Help will be offered a lot out here, you might be surprised to learn. New Yorkers are actually very kind. Moms are sort of an endangered species, and you’ll be taken care of by the many grateful non-breeders who recognize your value to society. Chivalry is not dead! Except for when it is, and then it’s a nice excuse to exercise some righteous indignation. Sometimes a little righteous indignation feels good. But yes. There is help everywhere. But not from the tourists, though. They’re pretty much useless.


For extreme situations where you’re up to your eyeballs in things, you can send out your laundry. Your knickers come back to you folded up in these impeccable little squares. It’s a dream come true. I know it sounds like the most extravagant nonsense you’ve ever heard of, and it is. But the price difference, according to my friends who take advantage of it, is negligible. So keep this one in your back pocket.

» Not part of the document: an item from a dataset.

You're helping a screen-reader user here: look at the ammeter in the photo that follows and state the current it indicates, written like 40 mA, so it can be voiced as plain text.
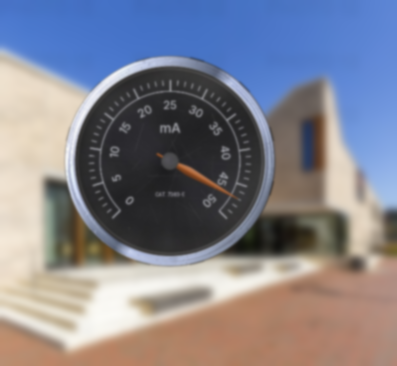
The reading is 47 mA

It’s just nice to know it’s there.


Around ten blocks from home on days when nothing is doing, I order delivery on my smartphone, enjoy my walk home, get in just in time to meet the delivery guy, wash my hands, pull on my stretchy pants, and ta-da! Dinner is served. Good work, mom.

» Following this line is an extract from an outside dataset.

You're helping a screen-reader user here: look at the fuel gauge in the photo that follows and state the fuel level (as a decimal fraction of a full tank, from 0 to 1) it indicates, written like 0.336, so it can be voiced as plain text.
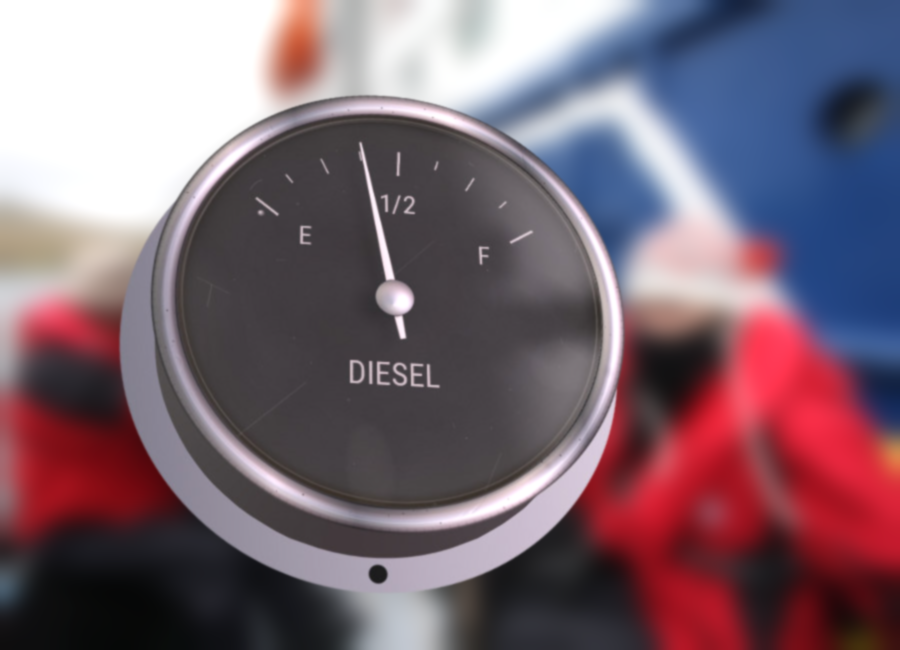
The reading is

Strollers are exhausting. What a completely ridiculous torture device we spend hundreds of dollars on and then willingly tether ourselves to. They’re heavy. They’re cumbersome. They’re completely enormous. They take up the whole of your apartment. Your home is a shrine to your stroller, and you are naught but a humble pilgrim come to worship at its wheels. When apartment hunting in the city, your very first priority is going to be your stroller. “Where does the stroller go?” Not “Is there a dishwasher?” or “How’s the natural light?” or “Are there hardwoods?” or “Has anybody died in here recently?” but “Where does the stroller go?” Will it fit? Is there a closet or a walkway for parking? Can you leave it in the lobby? And if so, will it get stolen? How are you getting it into the building? Is there an elevator? Can you bump it up the stairs? And the door: Can you open it with one hand, keep it open with your foot, maneuver the stroller inside, then get yourself all the way in before the door shuts on your backside? How do the doors open, anyway? If the doors open out and you are on any kind of stair situation, you are fully screwed. I always say “We made it!” when we roll into our lobby, like we’ve just barely escaped with our lives, but this is how it feels. For me, at least. Huck’s been sitting there the whole time enjoying the ride of his life. But it’s a distinction worthy of an Ironman award every time we run to the drugstore and make it back in one piece; it’s really better that we not downplay this. You got one foot in the lobby, you remembered to get the eggs, you’ve really beat the odds. This is an accomplishment worth celebrating. One of these days our strollers will come with phone chargers and sound systems and hovercraft technology. And won’t that be nice?